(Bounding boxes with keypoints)
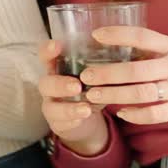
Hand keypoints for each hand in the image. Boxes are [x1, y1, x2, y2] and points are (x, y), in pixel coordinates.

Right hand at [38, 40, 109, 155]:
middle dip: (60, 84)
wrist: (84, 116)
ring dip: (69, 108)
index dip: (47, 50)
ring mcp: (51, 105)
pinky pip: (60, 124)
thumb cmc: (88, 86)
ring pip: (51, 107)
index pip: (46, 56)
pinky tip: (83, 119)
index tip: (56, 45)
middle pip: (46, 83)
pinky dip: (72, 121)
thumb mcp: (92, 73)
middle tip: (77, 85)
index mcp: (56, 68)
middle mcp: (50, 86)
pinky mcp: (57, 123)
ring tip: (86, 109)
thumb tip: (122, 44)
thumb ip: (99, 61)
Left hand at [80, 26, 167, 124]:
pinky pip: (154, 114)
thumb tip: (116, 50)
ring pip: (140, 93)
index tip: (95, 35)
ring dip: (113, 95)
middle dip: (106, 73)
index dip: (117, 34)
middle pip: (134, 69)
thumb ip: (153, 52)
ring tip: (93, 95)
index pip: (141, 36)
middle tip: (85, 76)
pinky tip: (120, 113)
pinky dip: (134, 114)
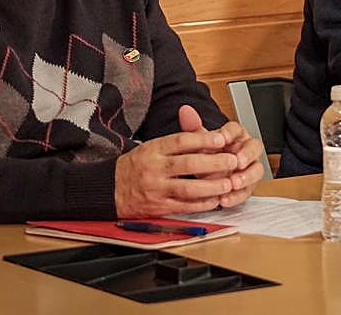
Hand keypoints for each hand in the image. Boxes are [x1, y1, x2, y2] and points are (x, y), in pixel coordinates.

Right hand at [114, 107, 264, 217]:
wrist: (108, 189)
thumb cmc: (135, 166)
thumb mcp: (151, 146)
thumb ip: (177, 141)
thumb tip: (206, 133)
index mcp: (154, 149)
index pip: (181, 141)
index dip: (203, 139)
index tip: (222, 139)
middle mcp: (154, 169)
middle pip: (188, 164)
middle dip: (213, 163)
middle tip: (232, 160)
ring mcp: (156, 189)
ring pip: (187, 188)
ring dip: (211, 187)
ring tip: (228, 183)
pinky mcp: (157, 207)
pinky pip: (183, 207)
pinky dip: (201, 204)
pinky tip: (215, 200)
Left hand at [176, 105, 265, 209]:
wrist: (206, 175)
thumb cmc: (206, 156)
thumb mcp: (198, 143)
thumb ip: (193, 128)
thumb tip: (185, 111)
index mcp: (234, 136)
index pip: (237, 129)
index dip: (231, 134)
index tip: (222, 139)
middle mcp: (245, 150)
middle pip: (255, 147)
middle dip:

...

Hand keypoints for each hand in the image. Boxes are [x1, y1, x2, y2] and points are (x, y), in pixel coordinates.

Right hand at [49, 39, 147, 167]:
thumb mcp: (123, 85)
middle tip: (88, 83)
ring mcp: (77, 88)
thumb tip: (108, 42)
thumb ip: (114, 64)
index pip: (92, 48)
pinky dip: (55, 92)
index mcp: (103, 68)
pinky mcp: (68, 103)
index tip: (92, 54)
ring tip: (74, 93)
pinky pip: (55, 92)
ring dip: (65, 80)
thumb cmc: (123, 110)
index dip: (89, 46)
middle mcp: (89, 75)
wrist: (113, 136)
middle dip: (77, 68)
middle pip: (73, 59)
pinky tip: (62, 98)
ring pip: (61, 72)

...

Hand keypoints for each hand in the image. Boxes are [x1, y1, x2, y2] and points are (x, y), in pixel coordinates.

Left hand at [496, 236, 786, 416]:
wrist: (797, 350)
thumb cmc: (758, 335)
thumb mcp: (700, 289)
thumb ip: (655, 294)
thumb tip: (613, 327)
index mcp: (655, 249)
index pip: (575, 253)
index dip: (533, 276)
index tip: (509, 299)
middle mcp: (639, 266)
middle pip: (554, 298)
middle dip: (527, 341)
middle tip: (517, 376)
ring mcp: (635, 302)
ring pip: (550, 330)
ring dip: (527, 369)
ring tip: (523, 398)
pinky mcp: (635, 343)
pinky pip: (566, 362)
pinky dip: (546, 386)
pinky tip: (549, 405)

**Exercise instructions**
Among the records above, which lines hold the word "Right"? Copy each one.

**Written response**
Right hand at [38, 40, 109, 155]:
Right hand at [114, 107, 264, 217]:
Right hand at [49, 39, 147, 167]:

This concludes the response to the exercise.